Here We Go Again: Dealing with Chronic Illnesses

Well, here we go again, with some new health issues. Are my health issues related to my hep C? I am not sure, to be honest, but it feels that way. Otherwise, I am just one of the unluckiest people around. There is no clear link I can point to, only that I believe that my immune response has been altered forever.

I am not here to whine, although a good whine can be liberating. Those who know me will know I am not one to sit around and simply complain and do nothing to affect some change. I share so that someone else can learn from my own experience or know that they are not alone in their own struggles.

Why is this happening?

Have you had what feels like a never-ending string of health issues, whether big or small?
I know a lot of us have. In the absence of any confirmation that there is a connection (by healthcare providers and research on all of the effects), we are left to wonder- WHY? Sound familiar to you? I am not trying to cause fear, or talk anybody into anything. It has been a long road since my own cure eight years ago. I don’t blame anyone or anything, because the things and people were never meant to cause harm, and my eyes were wide open, most of the time anyway.

Is it genetic?

I believe that genes and hereditary pre-disposition to different illness plays a role, and maybe I am simply unlucky. Luck is one of those things that not everyone agrees with, I know, but another way of putting it might be random? Who knows. What I do know, is that a number of people (many!) I know have dealt with some difficult health issues for decades after living with hep C. However, being cured is great, and is great unquestionably in my opinion. If I had not treated when I did, it is unclear where things would be now. But, the big question remains to me: was there anything I did that exacerbated these health battles?

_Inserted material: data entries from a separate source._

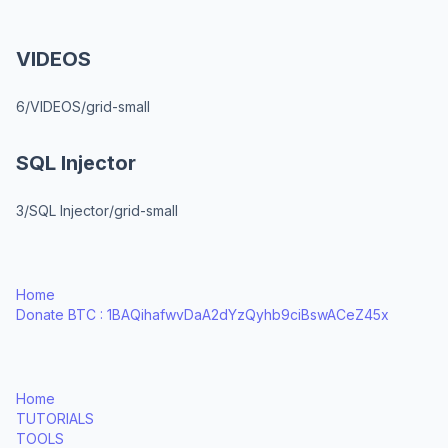
VIDEOS
6/VIDEOS/grid-small
SQL Injector
3/SQL Injector/grid-small
Home
Donate BTC : 1BAQihafwvDaA2dYzQyhb9ciBswACeZ45x
Home
TUTORIALS
TOOLS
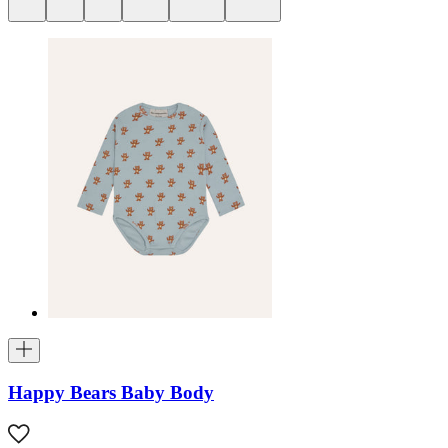
Happy Bears Baby Body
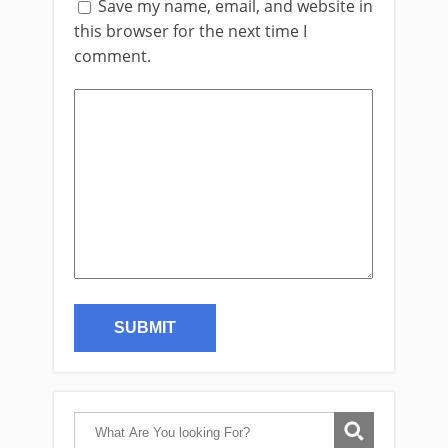
Save my name, email, and website in
this browser for the next time I
comment.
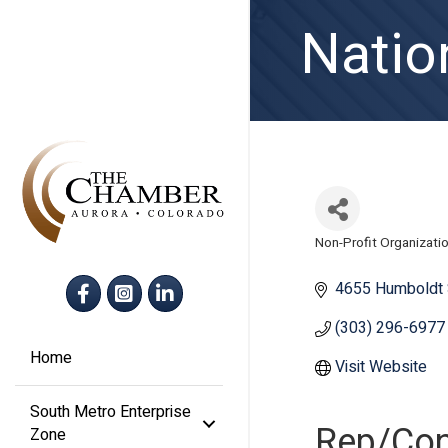
Natio
Non-Profit Organizati
Categories
Facebook
Instagram
LinkedIn
4655 Humboldt 
(303) 296-6977
Home
Visit Website
South Metro Enterprise
Rep/Con
Zone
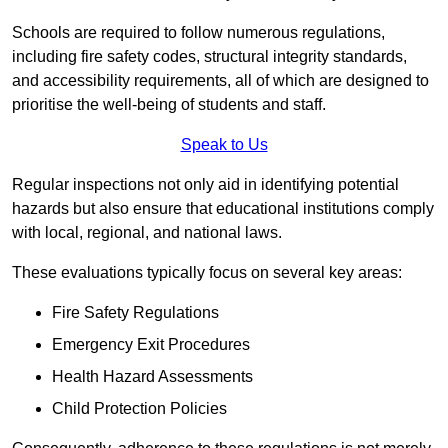
Schools are required to follow numerous regulations,
including fire safety codes, structural integrity standards,
and accessibility requirements, all of which are designed to
prioritise the well-being of students and staff.
Speak to Us
Regular inspections not only aid in identifying potential
hazards but also ensure that educational institutions comply
with local, regional, and national laws.
These evaluations typically focus on several key areas:
Fire Safety Regulations
Emergency Exit Procedures
Health Hazard Assessments
Child Protection Policies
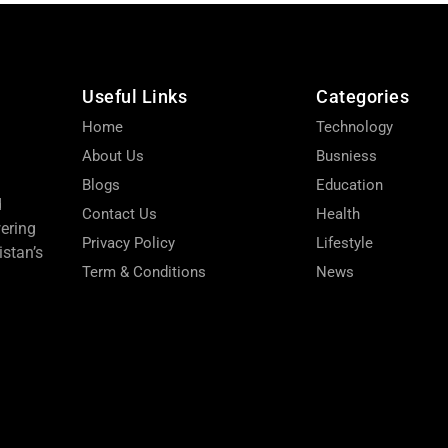
Useful Links
Categories
Home
Technology
About Us
Busniess
Blogs
Education
d
Contact Us
Health
wering
Privacy Policy
Lifestyle
stan’s
Term & Conditions
News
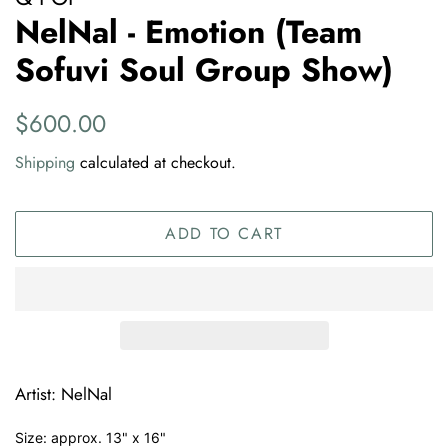
NelNal - Emotion (Team
Sofuvi Soul Group Show)
Regular
Sale
$600.00
price
price
Shipping
calculated at checkout.
ADD TO CART
Artist: NelNal
Size: approx. 13" x 16"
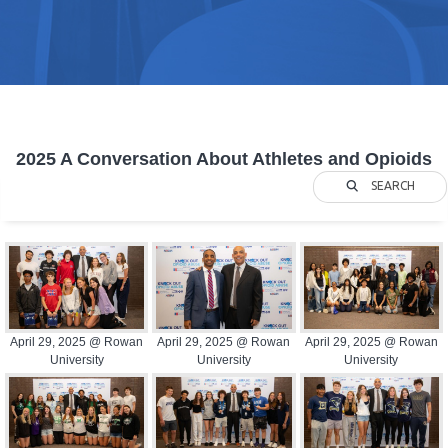
2025 A Conversation About Athletes and Opioids
SEARCH
April 29, 2025 @ Rowan
April 29, 2025 @ Rowan
April 29, 2025 @ Rowan
University
University
University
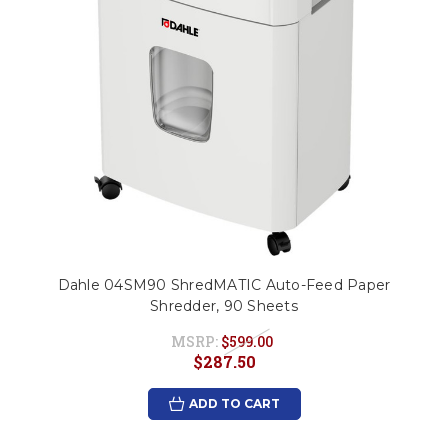
Dahle 04SM90 ShredMATIC Auto-Feed Paper
Shredder, 90 Sheets
MSRP:
$599.00
$287.50
ADD TO CART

If it isn’t one thing, it’s six!

As I wrote about a few years ago, “if it isn’t one thing”, it’s six, this has not slowed. I am big on humor as a way to deal with difficult situations and issues, as much as possible, and I have a rule that I need as much laughter in a day as possible. It is not infallible or a cure for all that ails me, but it sure helps. In a recent hospital stay, dealing with something very serious, I still managed somehow to have a few laughs, even if only at my expense. The thing is that although I am not thrilled about these battles, and always hope that things can and usually do get better, here we go again, with yet another chronic illness.